→ **WORK REQUIRED**: The exercise calls for a faithful copy of all the data.

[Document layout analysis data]
*** Block opens ***

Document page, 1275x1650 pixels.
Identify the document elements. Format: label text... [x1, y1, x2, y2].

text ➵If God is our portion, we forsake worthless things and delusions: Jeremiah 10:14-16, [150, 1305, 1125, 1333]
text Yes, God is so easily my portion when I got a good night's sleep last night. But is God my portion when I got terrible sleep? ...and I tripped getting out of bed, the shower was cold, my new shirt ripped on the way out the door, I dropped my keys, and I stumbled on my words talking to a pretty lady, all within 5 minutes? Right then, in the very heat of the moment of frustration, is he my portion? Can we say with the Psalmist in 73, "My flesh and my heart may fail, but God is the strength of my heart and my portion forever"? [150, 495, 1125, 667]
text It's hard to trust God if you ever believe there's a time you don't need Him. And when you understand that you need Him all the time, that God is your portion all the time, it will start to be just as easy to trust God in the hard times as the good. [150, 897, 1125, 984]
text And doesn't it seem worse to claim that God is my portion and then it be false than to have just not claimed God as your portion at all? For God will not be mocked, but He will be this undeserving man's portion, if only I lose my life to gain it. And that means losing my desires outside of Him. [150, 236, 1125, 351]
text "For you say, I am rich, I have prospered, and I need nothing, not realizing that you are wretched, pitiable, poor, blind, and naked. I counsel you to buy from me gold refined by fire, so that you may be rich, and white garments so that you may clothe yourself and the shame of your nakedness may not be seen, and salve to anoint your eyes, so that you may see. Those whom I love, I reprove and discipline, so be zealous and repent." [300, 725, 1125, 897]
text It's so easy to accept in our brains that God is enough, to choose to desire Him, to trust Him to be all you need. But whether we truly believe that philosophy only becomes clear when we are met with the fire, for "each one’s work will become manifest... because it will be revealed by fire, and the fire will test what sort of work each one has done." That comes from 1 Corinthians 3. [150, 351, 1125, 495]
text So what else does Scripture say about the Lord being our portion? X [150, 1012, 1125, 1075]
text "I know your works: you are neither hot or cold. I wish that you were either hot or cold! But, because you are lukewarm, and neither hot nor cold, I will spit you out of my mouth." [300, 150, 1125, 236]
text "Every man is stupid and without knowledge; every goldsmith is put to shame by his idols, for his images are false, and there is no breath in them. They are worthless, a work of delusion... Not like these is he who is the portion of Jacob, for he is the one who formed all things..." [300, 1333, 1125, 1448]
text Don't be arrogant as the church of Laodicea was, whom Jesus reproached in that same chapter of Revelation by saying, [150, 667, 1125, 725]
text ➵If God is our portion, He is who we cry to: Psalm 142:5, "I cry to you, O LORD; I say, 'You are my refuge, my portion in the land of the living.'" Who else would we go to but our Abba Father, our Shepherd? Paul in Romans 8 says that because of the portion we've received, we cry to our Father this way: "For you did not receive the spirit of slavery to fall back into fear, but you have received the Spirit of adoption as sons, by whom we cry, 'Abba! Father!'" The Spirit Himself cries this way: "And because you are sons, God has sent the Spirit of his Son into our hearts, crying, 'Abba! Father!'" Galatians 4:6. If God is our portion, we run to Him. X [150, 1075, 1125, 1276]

*** Block closes ***

→ **EXPECTED ANSWER**:
Document page, 1275x1650 pixels.
Identify the document elements. Format: label text... [x1, y1, x2, y2].

text ➵If God is our portion, we forsake worthless things and delusions: Jeremiah 10:14-16, [150, 1305, 1125, 1333]
text Yes, God is so easily my portion when I got a good night's sleep last night. But is God my portion when I got terrible sleep? ...and I tripped getting out of bed, the shower was cold, my new shirt ripped on the way out the door, I dropped my keys, and I stumbled on my words talking to a pretty lady, all within 5 minutes? Right then, in the very heat of the moment of frustration, is he my portion? Can we say with the Psalmist in 73, "My flesh and my heart may fail, but God is the strength of my heart and my portion forever"? [150, 495, 1125, 667]
text It's hard to trust God if you ever believe there's a time you don't need Him. And when you understand that you need Him all the time, that God is your portion all the time, it will start to be just as easy to trust God in the hard times as the good. [150, 897, 1125, 984]
text And doesn't it seem worse to claim that God is my portion and then it be false than to have just not claimed God as your portion at all? For God will not be mocked, but He will be this undeserving man's portion, if only I lose my life to gain it. And that means losing my desires outside of Him. [150, 236, 1125, 351]
text "For you say, I am rich, I have prospered, and I need nothing, not realizing that you are wretched, pitiable, poor, blind, and naked. I counsel you to buy from me gold refined by fire, so that you may be rich, and white garments so that you may clothe yourself and the shame of your nakedness may not be seen, and salve to anoint your eyes, so that you may see. Those whom I love, I reprove and discipline, so be zealous and repent." [300, 725, 1125, 897]
text It's so easy to accept in our brains that God is enough, to choose to desire Him, to trust Him to be all you need. But whether we truly believe that philosophy only becomes clear when we are met with the fire, for "each one’s work will become manifest... because it will be revealed by fire, and the fire will test what sort of work each one has done." That comes from 1 Corinthians 3. [150, 351, 1125, 495]
text So what else does Scripture say about the Lord being our portion? X [150, 1012, 1125, 1075]
text "I know your works: you are neither hot or cold. I wish that you were either hot or cold! But, because you are lukewarm, and neither hot nor cold, I will spit you out of my mouth." [300, 150, 1125, 236]
text "Every man is stupid and without knowledge; every goldsmith is put to shame by his idols, for his images are false, and there is no breath in them. They are worthless, a work of delusion... Not like these is he who is the portion of Jacob, for he is the one who formed all things..." [300, 1333, 1125, 1448]
text Don't be arrogant as the church of Laodicea was, whom Jesus reproached in that same chapter of Revelation by saying, [150, 667, 1125, 725]
text ➵If God is our portion, He is who we cry to: Psalm 142:5, "I cry to you, O LORD; I say, 'You are my refuge, my portion in the land of the living.'" Who else would we go to but our Abba Father, our Shepherd? Paul in Romans 8 says that because of the portion we've received, we cry to our Father this way: "For you did not receive the spirit of slavery to fall back into fear, but you have received the Spirit of adoption as sons, by whom we cry, 'Abba! Father!'" The Spirit Himself cries this way: "And because you are sons, God has sent the Spirit of his Son into our hearts, crying, 'Abba! Father!'" Galatians 4:6. If God is our portion, we run to Him. X [150, 1075, 1125, 1276]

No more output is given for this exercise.